The x86 PR will be merged soon pending minor changes. I suggest leaving this issue open until implementation is completed on all platforms supported by Eclipse OMR (Z, Power, ARM) so the lack of support there isn't forgotten. @fjeremic @ymanton
Is it possible to provide unit tests for these newly added inline codegen helpers? This would help to validate the exploitation of such helpers when they are ported to the platforms @0xdaryl listed above, in addition to validate the code being checked in for x86.
Here's an example of one particular use of atomicAddInt:
============================================================
; Live regs: GPR=1 FPR=0 {&GPR_0066}
------------------------------
n152n ( 0) treetop [0x0007133880] bci=[-1,0,-] rc=0 vc=666 vn=- li=42 udi=- nc=1
n148n ( 1) icall <atomicAddInt>[#585 helper Method] [flags 0x400 0x0 ] () [0x00071337a0] bci=[-1,0,-] rc=1 vc=666 vn=- li=42 udi=- nc=3 flg=0x20
n65n ( 2) ==>acall (in &GPR_0066) (X!=0 )

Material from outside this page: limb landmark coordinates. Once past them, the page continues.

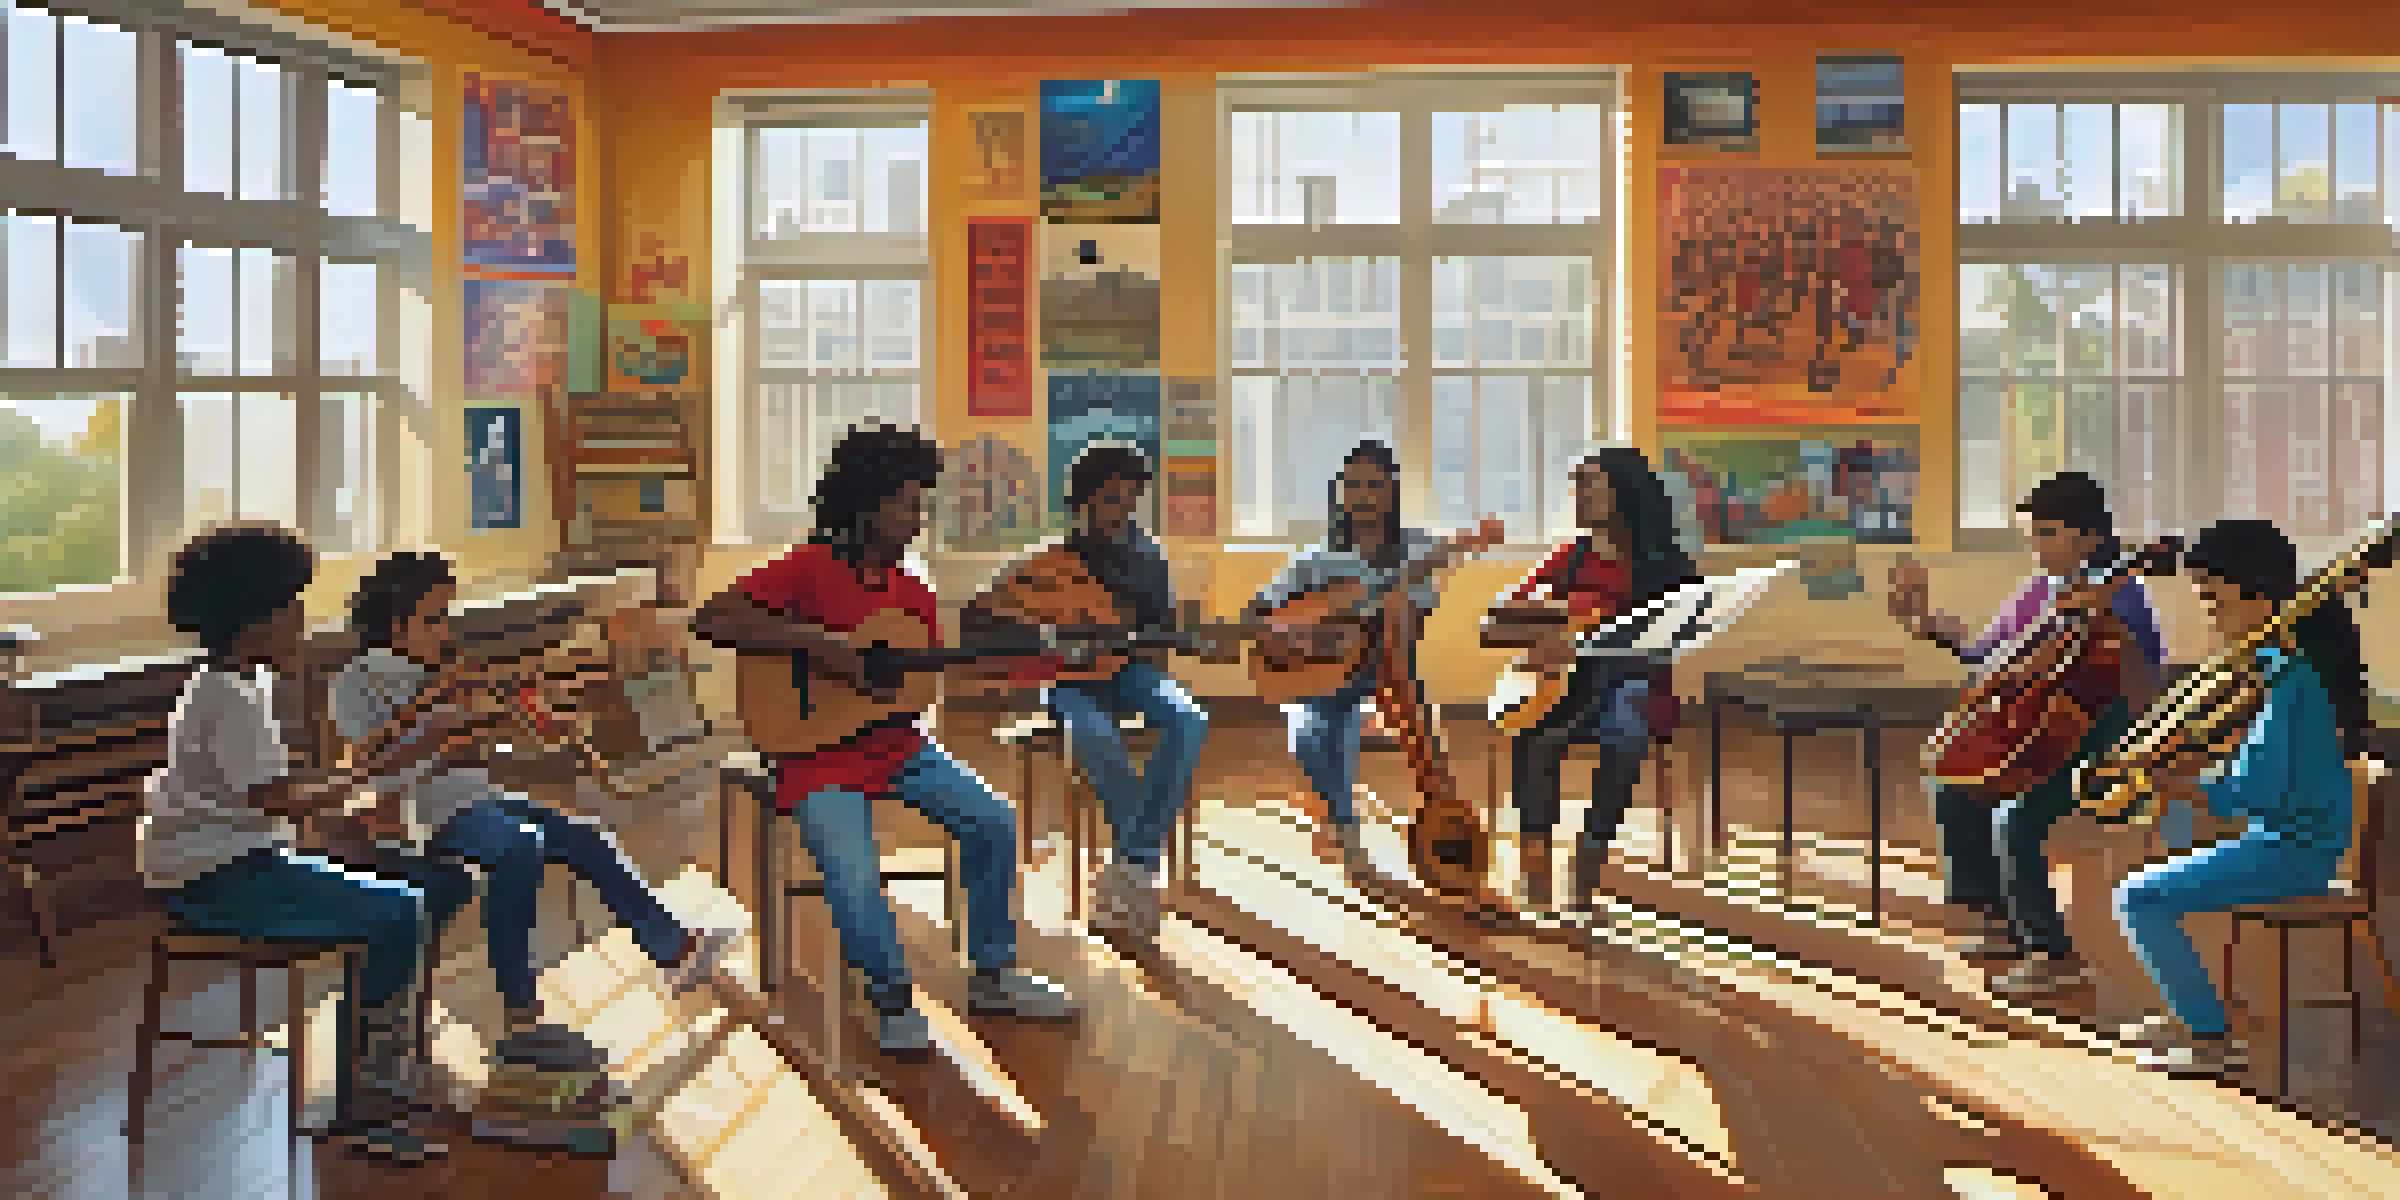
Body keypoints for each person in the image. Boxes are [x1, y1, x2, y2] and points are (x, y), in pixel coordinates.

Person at [691, 423, 1077, 1057]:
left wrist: (1025, 657)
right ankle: (891, 995)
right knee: (853, 864)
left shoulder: (911, 589)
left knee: (994, 822)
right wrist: (822, 645)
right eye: (905, 503)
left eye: (921, 503)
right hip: (812, 752)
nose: (916, 518)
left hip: (893, 741)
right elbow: (714, 618)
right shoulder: (809, 567)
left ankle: (993, 974)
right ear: (865, 506)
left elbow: (922, 676)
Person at [327, 551, 734, 1067]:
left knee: (585, 837)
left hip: (475, 798)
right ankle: (520, 1010)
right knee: (520, 846)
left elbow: (479, 749)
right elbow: (372, 768)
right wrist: (436, 710)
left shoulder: (443, 673)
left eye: (444, 616)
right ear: (394, 623)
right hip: (423, 812)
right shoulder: (357, 681)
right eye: (431, 619)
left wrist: (535, 728)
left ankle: (673, 949)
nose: (443, 630)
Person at [140, 522, 450, 1164]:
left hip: (238, 866)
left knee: (404, 896)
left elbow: (280, 790)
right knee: (398, 909)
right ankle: (364, 1098)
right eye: (294, 607)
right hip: (218, 883)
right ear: (257, 620)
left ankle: (378, 1073)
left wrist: (364, 773)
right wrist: (366, 775)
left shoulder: (231, 685)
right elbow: (279, 797)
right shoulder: (228, 697)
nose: (303, 620)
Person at [1888, 471, 2166, 999]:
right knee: (1952, 781)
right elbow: (1988, 654)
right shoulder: (2041, 589)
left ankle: (2052, 952)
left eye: (2047, 534)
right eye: (2032, 535)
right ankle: (1998, 920)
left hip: (2102, 741)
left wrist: (2109, 627)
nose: (2037, 548)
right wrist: (1925, 622)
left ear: (2088, 536)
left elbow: (2143, 685)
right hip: (2042, 728)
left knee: (2014, 821)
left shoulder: (2124, 594)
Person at [2109, 518, 2371, 1077]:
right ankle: (2190, 1011)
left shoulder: (2290, 677)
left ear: (2260, 595)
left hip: (2296, 853)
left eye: (2216, 603)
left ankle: (2208, 1036)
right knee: (2165, 848)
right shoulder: (2295, 666)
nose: (2210, 616)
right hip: (2296, 839)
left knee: (2137, 898)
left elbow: (2258, 789)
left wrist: (2174, 782)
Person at [962, 446, 1208, 943]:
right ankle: (1137, 868)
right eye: (1111, 499)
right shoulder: (1053, 563)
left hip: (1132, 673)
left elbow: (1162, 638)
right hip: (1068, 682)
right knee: (1094, 734)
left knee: (1190, 719)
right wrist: (1049, 641)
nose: (1121, 511)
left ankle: (1130, 867)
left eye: (1131, 500)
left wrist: (1134, 649)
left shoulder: (1149, 557)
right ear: (1084, 501)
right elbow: (980, 619)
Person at [1483, 448, 1698, 913]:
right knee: (1531, 732)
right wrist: (1543, 635)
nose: (1578, 494)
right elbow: (1492, 625)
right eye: (1575, 483)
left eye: (1589, 483)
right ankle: (1535, 868)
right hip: (1567, 687)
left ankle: (1588, 861)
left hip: (1633, 683)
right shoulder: (1569, 558)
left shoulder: (1666, 564)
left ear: (1623, 492)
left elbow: (1683, 635)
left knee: (1626, 732)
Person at [1247, 441, 1460, 875]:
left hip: (1388, 671)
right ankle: (1343, 826)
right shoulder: (1318, 557)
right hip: (1324, 678)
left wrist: (1379, 608)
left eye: (1374, 485)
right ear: (1341, 492)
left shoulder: (1417, 549)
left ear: (1391, 491)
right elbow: (1264, 606)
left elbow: (1411, 625)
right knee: (1312, 730)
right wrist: (1281, 631)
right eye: (1354, 485)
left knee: (1388, 718)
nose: (1363, 496)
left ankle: (1440, 822)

n136n ( 1) iconst 8 [0x0007133500] bci=[-1,0,-] rc=1 vc=666 vn=- li=42 udi=- nc=0
n142n ( 1) iconst 4 [0x0007133650] bci=[-1,0,-] rc=1 vc=666 vn=- li=42 udi=- nc=0
------------------------------
------------------------------
n152n ( 0) treetop [0x0007133880] bci=[-1,0,-] rc=0 vc=666 vn=- li=42 udi=- nc=1
n148n ( 0) icall <atomicAddInt>[#585 helper Method] [flags 0x400 0x0 ] (in GPR_0081) () [0x00071337a0] bci=[-1,0,-] rc=0 vc=666 vn=- li=42 udi=38064 nc=3 flg=0x20
n65n ( 1) ==>acall (in &GPR_0066) (X!=0 )
n136n ( 0) iconst 8 (in GPR_0080) [0x0007133500] bci=[-1,0,-] rc=0 vc=666 vn=- li=42 udi=37792 nc=0
n142n ( 0) iconst 4 (in GPR_0081) [0x0007133650] bci=[-1,0,-] rc=0 vc=666 vn=- li=42 udi=38064 nc=0
------------------------------
[0x0007339430] mov GPR_0080, 0x00000008 # MOV4RegImm4
[0x0007339580] mov GPR_0081, 0x00000004 # MOV4RegImm4
[0x0007339690] lock add dword ptr [&GPR_0066+1*GPR_0080], GPR_0081 # LADD4MemReg
Which ultimately turns into:
0x7f7411351070 0000003c [0x0007339430] b9 08 00 00 00 mov ecx, 0x00000008 # MOV4RegImm4
0x7f7411351075 00000041 [0x0007339580] b8 04 00 00 00 mov eax, 0x00000004 # MOV4RegImm4
0x7f741135107a 00000046 [0x0007339690] f0 41 01 04 0a lock add dword ptr [r10+1*rcx],eax # LADD4MemReg
@0dvictor Do you think we could do any better on the encoding in this case? It seems wasteful to burn two registers for the constants (especially given r10 is originally a call return value, which means it was originally in rax and needs to survive this sequence).
@mstoodle Thank you for pointing this out. Yes, we definitely can do better; however I'd like to keep the initial version as simple as possible. More optimized versions, including resolving this situation, are in-plan and will be committed once they are ready.
Multi-threading plays an important role in modern programs, and hence atomic operations are in-demand. I am proposing to introduce common helpers to support following three atomic operations on 32-bit and 64-bit primitive types:
Currently OMR does not provide support for atomic operations, J9 implements its own by recognizing atomic operation methods and then letting Codegen inline them. Initially demanded by JITBuilder, many languages' front ends very-likely also requires atomic operations on primitives; for instance, languages that utilize reference count for memory managements.
I believe these atomic operations should only be bounded by the back end and hence we should bring these helpers to OMR.
Similar to J9, I plan to introduce one helper per operation per type. JITBuilder and other language implementations can attach the helper to a “call” and OMR’s codegen will generate inlined assemblies accordingly.
The initial effort will include building common infrastructure and x86 codegen support. Once the common part is done ARM, P, and Z could easily add support as well.
** UPDATED ON 2016-11-04. -------- PREVIOUS VERSION -------- Multi-threading plays an important role in modern programs, and hence atomic operations are in-demand. I am proposing to introduce following three atomic operations on 32-bit and 64-bit primitive types:
The initial effort will include building common infrastructure and x86 codegen support.